> _Excerpts from a dataset_:
=== Section Start ===

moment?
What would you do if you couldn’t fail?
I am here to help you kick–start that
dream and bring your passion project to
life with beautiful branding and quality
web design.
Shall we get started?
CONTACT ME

=== Section End ===
=== Section Start ===

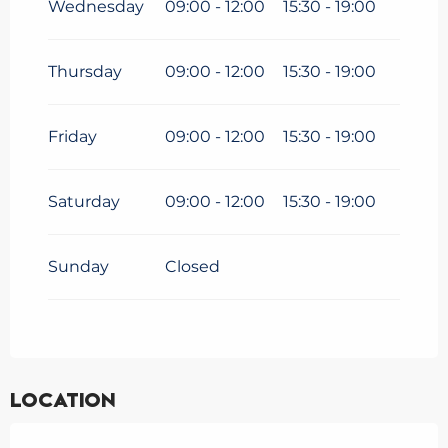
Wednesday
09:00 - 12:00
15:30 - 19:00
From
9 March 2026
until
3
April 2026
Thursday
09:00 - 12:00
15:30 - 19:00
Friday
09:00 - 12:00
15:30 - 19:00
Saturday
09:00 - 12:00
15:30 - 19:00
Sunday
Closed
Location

=== Section End ===
=== Section Start ===

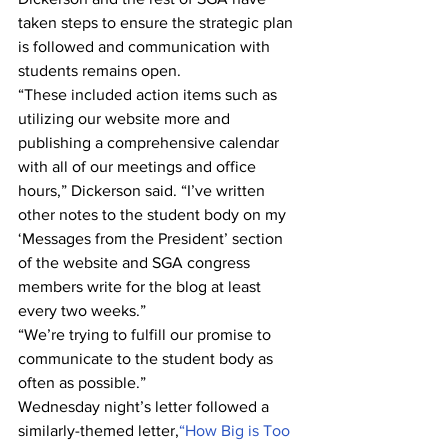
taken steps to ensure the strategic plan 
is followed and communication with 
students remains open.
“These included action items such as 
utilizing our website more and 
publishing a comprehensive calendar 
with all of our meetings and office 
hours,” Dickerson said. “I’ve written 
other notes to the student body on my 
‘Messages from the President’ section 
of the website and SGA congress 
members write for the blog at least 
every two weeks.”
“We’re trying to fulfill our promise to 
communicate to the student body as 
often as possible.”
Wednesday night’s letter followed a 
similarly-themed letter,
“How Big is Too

=== Section End ===

> _Your goal_: If a line in the data above holds the string "website", report that line.

> _Problem solution_:
utilizing our website more and 
of the website and SGA congress 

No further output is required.